Ahmad Abushakra received the B.S. degree in management information system from Philadelphia University, Philadelphia, PA, USA, in 2004, and the M.S. degree in management information system /Ebusiness from the Arab Academy for Banking and Finance Science, Amman, Jordan, in 2007. He is currently working toward the Ph.D. degree in computer science and engineering at the University of Bridgeport, Bridgeport, CT, USA. After graduating, he was with the Arab Education Forum as a Web Developer until August 2008. In September 2008, he became an Information Technology Manager for the Arab Education Forum. Since September 2010, he has been a Research/Graduate Assistant at the School of Engineering, University of Bridgeport. His research interests include smartphones, virtual reality, and mobile web application/web technologies.

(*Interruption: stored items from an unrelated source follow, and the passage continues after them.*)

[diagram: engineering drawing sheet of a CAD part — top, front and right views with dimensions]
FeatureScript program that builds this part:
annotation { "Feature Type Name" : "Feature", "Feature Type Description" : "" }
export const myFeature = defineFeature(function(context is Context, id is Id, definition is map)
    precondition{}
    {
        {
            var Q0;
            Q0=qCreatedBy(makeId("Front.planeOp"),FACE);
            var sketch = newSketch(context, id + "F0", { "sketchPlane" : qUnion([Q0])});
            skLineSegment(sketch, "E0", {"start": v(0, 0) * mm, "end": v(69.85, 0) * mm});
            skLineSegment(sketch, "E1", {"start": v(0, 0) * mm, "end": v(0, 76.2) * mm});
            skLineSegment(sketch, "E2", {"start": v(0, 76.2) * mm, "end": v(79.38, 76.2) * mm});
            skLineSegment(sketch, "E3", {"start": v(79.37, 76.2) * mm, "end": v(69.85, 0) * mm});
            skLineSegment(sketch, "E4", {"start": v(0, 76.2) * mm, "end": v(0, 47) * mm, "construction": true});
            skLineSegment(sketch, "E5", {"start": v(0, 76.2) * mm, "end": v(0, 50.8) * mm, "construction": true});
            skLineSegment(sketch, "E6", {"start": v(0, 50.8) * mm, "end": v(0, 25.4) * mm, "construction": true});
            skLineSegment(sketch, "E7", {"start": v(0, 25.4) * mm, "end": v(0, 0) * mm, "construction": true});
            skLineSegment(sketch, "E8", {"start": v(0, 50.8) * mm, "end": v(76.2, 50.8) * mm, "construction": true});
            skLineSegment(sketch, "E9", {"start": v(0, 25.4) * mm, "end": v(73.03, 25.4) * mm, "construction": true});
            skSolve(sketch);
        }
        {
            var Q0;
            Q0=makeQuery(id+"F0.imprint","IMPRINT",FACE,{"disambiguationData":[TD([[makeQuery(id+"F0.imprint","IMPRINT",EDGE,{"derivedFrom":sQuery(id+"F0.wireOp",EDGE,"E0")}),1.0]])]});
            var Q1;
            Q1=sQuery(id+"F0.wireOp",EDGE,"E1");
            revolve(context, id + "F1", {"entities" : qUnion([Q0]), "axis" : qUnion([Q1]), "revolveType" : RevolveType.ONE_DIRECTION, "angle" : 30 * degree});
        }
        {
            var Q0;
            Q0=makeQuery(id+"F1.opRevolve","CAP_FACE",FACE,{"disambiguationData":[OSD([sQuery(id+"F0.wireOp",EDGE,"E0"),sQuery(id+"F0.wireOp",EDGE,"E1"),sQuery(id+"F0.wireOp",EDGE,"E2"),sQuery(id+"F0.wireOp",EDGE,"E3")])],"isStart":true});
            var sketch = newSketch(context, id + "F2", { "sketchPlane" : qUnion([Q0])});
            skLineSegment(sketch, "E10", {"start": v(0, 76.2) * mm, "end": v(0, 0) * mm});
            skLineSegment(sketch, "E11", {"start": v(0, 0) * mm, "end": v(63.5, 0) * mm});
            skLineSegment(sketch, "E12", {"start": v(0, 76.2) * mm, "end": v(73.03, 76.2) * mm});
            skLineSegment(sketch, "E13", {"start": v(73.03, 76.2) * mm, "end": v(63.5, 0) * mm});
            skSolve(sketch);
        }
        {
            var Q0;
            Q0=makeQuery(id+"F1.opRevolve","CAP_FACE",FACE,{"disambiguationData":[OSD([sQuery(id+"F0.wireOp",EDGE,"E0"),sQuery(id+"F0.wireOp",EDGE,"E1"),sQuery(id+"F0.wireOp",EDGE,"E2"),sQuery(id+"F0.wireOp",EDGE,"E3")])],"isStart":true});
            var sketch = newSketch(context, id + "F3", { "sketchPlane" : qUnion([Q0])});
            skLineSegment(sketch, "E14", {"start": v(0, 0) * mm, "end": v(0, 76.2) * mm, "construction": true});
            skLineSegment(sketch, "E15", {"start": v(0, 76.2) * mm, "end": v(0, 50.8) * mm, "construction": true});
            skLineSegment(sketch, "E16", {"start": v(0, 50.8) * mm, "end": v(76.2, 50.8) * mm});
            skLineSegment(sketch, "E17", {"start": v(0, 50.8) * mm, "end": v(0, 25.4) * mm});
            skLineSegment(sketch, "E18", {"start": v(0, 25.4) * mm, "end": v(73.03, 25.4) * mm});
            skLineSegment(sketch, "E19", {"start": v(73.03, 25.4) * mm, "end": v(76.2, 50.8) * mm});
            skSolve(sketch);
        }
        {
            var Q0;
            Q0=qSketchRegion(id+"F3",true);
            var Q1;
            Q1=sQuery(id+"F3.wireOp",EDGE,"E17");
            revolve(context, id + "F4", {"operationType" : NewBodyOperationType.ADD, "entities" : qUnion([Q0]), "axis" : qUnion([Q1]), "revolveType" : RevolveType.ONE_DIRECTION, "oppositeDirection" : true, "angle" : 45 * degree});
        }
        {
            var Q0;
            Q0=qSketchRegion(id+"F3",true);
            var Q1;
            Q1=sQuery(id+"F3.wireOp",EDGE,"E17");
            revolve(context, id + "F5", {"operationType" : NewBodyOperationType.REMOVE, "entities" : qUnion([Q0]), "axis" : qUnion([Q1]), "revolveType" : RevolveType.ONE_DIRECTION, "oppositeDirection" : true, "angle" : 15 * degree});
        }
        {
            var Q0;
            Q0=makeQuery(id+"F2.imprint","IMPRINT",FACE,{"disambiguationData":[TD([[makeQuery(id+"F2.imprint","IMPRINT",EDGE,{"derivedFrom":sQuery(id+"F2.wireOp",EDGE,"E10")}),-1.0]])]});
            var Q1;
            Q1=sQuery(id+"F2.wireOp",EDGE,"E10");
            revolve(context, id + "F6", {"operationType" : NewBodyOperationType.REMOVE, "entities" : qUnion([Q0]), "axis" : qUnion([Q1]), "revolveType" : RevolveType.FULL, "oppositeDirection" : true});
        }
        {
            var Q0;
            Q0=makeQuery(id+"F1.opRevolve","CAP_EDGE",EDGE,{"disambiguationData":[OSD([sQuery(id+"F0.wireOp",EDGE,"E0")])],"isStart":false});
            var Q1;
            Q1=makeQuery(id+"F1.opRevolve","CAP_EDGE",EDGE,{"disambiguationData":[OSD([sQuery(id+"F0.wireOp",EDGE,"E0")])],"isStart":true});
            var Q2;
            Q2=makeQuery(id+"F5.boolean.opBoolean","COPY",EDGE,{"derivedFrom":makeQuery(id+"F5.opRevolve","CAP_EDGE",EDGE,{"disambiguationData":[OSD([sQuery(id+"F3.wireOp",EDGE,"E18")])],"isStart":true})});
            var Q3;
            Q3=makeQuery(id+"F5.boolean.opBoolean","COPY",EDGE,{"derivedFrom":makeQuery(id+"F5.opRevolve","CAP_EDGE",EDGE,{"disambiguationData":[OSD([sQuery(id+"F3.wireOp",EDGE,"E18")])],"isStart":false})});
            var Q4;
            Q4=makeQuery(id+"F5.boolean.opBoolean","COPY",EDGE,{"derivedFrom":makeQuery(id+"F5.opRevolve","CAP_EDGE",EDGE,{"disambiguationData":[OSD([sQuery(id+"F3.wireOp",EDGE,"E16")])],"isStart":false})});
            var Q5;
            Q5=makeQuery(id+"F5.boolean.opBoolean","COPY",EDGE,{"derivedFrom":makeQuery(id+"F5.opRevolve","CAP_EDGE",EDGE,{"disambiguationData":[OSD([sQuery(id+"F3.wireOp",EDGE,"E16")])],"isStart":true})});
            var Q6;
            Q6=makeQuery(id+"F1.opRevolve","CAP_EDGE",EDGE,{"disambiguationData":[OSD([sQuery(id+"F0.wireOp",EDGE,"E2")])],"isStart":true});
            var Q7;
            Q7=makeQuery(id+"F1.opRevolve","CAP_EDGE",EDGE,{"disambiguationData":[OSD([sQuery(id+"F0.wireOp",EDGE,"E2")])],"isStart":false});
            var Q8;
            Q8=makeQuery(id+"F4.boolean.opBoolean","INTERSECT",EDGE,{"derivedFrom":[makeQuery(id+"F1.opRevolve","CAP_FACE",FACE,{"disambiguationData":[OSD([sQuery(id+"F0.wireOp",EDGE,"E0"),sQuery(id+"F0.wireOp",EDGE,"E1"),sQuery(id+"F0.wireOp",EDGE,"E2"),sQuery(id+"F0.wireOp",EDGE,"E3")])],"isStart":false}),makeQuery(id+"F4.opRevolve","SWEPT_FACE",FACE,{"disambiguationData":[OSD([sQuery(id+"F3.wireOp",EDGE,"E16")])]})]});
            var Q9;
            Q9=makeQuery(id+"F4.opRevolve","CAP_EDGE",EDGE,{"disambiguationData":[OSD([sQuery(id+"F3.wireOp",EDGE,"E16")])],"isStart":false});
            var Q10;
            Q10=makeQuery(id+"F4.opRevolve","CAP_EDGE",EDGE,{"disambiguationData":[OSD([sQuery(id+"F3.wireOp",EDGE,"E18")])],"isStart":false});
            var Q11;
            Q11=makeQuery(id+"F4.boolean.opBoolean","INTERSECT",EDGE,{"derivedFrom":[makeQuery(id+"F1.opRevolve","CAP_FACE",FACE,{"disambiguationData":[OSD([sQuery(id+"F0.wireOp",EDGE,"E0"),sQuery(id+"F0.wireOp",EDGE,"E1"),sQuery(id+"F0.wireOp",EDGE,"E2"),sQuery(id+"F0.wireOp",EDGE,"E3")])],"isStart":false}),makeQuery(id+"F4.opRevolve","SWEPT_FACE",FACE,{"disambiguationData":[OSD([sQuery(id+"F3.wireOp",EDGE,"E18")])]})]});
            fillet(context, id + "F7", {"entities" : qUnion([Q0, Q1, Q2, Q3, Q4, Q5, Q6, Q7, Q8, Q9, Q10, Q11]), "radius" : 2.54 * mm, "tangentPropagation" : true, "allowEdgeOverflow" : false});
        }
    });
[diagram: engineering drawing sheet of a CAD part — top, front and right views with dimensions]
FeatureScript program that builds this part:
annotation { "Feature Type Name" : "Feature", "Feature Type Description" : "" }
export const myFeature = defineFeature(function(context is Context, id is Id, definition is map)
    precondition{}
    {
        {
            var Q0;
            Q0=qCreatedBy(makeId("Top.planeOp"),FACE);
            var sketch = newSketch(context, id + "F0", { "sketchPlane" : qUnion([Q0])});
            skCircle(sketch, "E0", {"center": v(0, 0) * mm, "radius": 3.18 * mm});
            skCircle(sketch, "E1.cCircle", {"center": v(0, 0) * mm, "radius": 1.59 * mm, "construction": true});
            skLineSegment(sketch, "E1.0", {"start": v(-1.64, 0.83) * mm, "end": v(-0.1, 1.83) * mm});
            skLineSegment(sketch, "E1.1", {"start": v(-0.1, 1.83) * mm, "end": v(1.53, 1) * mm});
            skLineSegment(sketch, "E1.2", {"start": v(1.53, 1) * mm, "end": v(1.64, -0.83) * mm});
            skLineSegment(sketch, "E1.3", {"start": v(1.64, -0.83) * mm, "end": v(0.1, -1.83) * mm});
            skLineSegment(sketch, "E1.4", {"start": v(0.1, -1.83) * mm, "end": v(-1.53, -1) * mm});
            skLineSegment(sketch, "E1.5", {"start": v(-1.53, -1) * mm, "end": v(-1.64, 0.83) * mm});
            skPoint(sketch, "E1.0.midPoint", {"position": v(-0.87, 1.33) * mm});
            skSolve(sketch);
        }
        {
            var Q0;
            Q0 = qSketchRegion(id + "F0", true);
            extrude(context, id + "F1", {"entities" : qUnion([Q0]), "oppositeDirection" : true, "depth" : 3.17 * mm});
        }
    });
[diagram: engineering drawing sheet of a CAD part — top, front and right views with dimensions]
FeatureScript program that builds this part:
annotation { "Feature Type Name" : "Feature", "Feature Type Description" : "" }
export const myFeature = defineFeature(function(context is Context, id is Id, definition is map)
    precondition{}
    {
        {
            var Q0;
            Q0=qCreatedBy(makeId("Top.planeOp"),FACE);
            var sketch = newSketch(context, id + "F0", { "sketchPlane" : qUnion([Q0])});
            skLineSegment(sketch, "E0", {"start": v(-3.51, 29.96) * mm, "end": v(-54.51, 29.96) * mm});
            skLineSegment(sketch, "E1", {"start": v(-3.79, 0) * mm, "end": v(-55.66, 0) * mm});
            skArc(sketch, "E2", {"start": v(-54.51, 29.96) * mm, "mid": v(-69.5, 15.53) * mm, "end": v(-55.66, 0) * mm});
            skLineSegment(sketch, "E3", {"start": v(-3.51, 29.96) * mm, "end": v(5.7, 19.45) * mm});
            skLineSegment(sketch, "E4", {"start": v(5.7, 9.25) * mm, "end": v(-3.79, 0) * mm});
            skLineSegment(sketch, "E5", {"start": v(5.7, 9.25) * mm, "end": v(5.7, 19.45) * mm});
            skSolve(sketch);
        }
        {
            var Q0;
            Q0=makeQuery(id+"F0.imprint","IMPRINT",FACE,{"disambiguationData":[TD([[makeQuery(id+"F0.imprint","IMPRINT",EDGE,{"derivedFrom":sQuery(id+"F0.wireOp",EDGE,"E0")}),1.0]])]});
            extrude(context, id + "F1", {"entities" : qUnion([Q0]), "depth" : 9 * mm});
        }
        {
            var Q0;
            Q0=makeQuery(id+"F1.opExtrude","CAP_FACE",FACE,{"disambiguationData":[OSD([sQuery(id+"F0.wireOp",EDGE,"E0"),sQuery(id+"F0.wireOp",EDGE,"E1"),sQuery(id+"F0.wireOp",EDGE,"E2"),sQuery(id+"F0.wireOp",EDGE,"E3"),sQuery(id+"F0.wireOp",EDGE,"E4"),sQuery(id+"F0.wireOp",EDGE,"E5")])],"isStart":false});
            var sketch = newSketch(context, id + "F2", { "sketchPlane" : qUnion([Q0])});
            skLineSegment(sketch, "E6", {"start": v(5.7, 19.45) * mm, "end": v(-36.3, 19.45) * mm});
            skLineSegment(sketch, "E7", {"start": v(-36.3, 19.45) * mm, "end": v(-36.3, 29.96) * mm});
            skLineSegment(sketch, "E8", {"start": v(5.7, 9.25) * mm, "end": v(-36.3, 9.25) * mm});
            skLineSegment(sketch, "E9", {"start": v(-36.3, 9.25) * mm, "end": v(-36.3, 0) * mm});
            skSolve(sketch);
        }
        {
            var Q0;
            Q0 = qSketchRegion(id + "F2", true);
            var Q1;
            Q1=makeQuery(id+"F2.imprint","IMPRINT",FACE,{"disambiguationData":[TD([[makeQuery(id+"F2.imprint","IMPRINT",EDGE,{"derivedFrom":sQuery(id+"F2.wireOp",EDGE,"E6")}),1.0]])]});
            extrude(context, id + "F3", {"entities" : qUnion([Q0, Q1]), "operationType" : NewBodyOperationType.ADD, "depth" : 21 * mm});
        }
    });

Miad Faezipour (S’06–M’10) received the B.Sc. degree in electrical engineering from the University of Tehran, Tehran, Iran and the M.Sc. and Ph.D. degrees in electrical engineering from the University of Texas at Dallas, USA. She is an Assistant Professor of computer science and engineering at the University of Bridgeport (UB), Bridgeport, CT, USA, and the Director of the Digital/Biomedical Embedded Systems and Technology Lab since July 2011. Prior to joining UB, she was a Postdoctoral Research Associate with the University of Texas at Dallas collaborating with the Center for Integrated Circuits and Systems and the Quality of Life Technology laboratories. Her research interests include biomedical signal processing and behavior analysis techniques, highspeed packet processing architectures, and digital/embedded systems. Dr. Faezipour is a member of the IEEE Engineering in Medicine and Biology Society and IEEE Women in Engineering.